[[ Available data, beginning ]]

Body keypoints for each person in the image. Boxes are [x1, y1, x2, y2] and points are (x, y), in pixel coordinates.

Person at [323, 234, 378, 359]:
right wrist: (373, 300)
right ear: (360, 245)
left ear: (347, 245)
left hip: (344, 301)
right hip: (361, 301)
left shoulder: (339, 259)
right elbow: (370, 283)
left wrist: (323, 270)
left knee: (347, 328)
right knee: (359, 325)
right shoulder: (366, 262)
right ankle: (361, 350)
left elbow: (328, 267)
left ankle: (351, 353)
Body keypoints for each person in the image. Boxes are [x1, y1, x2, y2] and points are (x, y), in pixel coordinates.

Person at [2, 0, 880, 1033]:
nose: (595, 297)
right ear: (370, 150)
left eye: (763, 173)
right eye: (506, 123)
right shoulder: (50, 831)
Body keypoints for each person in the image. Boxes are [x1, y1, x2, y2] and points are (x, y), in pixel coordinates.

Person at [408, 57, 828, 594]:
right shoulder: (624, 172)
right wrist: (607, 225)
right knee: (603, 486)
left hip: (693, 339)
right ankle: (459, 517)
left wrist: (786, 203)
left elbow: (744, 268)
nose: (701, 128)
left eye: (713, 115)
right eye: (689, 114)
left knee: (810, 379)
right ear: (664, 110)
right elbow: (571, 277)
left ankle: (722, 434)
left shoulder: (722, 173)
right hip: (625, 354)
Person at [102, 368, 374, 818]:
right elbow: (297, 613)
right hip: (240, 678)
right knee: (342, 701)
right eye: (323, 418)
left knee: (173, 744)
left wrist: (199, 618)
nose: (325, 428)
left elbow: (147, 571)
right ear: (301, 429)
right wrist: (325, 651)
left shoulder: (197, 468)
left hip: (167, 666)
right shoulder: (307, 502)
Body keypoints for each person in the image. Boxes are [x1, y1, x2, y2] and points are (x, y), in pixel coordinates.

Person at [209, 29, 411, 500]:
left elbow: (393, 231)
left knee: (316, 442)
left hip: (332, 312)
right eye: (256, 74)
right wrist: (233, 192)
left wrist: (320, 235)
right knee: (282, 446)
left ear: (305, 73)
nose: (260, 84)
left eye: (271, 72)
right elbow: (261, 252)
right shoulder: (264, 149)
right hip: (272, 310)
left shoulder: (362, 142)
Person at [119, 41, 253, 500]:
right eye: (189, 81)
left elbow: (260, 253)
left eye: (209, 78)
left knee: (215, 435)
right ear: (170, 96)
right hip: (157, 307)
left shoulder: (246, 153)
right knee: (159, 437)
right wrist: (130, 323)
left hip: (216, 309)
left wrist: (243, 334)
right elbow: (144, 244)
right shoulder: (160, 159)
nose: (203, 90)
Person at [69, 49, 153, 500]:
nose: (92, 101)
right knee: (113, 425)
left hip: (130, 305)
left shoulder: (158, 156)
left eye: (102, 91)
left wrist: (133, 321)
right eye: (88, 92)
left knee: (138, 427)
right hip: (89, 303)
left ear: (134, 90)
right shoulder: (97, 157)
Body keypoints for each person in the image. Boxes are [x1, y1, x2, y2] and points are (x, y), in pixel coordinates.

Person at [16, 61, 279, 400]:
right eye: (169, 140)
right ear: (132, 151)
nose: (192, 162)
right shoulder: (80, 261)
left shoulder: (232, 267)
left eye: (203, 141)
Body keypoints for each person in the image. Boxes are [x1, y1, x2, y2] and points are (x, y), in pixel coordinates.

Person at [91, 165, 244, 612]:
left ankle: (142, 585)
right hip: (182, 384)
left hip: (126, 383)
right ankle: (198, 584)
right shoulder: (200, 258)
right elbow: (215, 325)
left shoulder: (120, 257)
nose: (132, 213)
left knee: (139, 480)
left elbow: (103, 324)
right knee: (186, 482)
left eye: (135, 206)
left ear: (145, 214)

[[ Available data, end ]]

* _What the exercise asks_
Please return every line from the first one in the records above down to the line containing "left wrist: (323, 270)", including both, exactly as written and nothing more.

* _Answer to the problem_
Body keypoints for each person in the image. Boxes are [x1, y1, x2, y2] and points are (x, y), in pixel coordinates.

Person at [323, 234, 378, 359]:
right wrist: (373, 300)
right ear: (360, 245)
left ear: (347, 245)
left hip: (344, 301)
right hip: (361, 301)
left shoulder: (339, 259)
right elbow: (370, 283)
left wrist: (323, 270)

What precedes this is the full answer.